Probably. Yeah. I don’t know how to define ambition when it comes to moments in the show. It’s interesting some of the things that I’ve tried that don’t work, and you would swear it’s gonna work. We did a tour one year where I was fascinated with what would happen if — this is in the late 2000s — if you just killed all the lights in the arena and we’d do an entire song in the dark. I had never seen it and thought it would be kind of bizarre. Kind of surreal. I didn’t rehearse this, I just kind of came up with the idea in my head of how we were gonna do it. I was gonna do a song at the piano, “Tonight I Wanna Cry.” And I thought I’d have all these candles lit on the piano and I’ll walk out and make up some sort of speech and as I’m saying it I would dramatically blow out a candle at a time.
(Makes blowing sound as if blowing out a candle) The dramatic last blow. It’s dark, it’s pitch black. I sit down at the piano. I’ve gotta do the intro (sings it). I sit down and it goes, "CLUNK, CLUNK, CLUNK, CLUNK …” because I can’t see s—t. I did not think about it. I could not see anything on the keyboard.
"I’ve had a few duds, for sure," Urban says. "But boy when it works, it works, because it’s random and real. If I look genuinely shocked it’s because I’m genuinely shocked this person can play."
My lighting guy quickly puts up a key light on me to regain my composure. Then, I’m thinking, “OK, turn the light out now.” I’m off and running. And he left this light on the whole time and I get to the end of the song and I’m just livid because I’m thinking, “You just blew the whole thing.” We finished the rest of the show, I come off stage and I said to the lighting guy, “OK, so I blew it at the beginning, but why did you leave the light on?” He goes, “Because it doesn’t work. It just looked like crap in the dark.” I’m like, “Ah! You guys never want to try anything new."

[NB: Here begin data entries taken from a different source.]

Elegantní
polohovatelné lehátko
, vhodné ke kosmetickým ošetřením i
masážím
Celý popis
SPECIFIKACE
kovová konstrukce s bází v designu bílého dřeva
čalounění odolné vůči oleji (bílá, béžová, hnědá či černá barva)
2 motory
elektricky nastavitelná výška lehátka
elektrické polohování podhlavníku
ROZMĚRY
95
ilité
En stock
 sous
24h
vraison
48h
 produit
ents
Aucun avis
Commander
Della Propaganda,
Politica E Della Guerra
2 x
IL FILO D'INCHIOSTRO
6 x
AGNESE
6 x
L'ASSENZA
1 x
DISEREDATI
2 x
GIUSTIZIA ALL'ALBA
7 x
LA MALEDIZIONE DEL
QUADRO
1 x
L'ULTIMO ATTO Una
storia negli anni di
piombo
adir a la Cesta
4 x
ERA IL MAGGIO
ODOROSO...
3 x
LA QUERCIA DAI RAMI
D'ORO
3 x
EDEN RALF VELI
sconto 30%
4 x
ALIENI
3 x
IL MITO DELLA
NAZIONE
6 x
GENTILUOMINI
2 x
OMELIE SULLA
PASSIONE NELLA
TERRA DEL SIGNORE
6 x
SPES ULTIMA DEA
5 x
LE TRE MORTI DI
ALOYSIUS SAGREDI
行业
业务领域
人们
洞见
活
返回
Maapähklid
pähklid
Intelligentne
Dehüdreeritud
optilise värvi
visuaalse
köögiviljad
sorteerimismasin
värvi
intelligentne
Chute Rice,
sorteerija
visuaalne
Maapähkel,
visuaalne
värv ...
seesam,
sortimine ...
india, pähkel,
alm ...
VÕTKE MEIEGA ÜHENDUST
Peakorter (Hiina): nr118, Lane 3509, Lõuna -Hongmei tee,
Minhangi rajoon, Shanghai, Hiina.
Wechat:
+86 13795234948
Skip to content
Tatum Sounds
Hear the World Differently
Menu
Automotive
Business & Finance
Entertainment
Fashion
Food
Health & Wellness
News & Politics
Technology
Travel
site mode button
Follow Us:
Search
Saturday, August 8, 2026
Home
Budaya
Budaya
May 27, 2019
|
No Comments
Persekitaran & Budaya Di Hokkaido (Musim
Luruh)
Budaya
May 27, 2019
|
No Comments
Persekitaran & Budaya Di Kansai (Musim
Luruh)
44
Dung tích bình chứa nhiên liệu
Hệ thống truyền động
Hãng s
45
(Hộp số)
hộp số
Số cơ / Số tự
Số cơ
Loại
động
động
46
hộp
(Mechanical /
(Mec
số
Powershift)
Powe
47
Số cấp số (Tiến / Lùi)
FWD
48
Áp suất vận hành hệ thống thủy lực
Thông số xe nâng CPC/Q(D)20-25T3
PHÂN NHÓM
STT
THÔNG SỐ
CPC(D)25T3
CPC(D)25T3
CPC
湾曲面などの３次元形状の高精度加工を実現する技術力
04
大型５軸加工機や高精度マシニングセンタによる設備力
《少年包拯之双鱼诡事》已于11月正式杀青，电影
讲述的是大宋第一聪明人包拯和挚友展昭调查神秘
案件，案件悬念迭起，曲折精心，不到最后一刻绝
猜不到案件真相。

I bailed on the idea. And I went and saw Prince many, many years later, and damn if he didn’t do the same thing. But he did it in the middle of a song. He was jamming along with his band, funky as hell. And he goes, “Alright, lights out!” And they kill the lights in the arena and the band kept jamming. And within 30 seconds I look around people are doing their emails on their phone. They’re just texting … because there’s nothing to look at. I sat there and said, “Yeah, that doesn’t work” (Laughs). So, yeah — I can be ambitious sometimes in trying things, but it doesn't always work.
Do you plan to write with Tyler Hubbard while you’re on the road with him?
Definitely. We’ve only written one song, and it was really fun. It’s a song called “Dancin’ in the Country” that’s coming somewhere down the track.
(Editor's note: "Dancin' in the Country is the title track of Hubbard's new EP, available Friday).
Do you have more new music coming this year?
Yeah, I’ve got definitely a whole album ready to go. I would love to get some more songs out before the end of the year.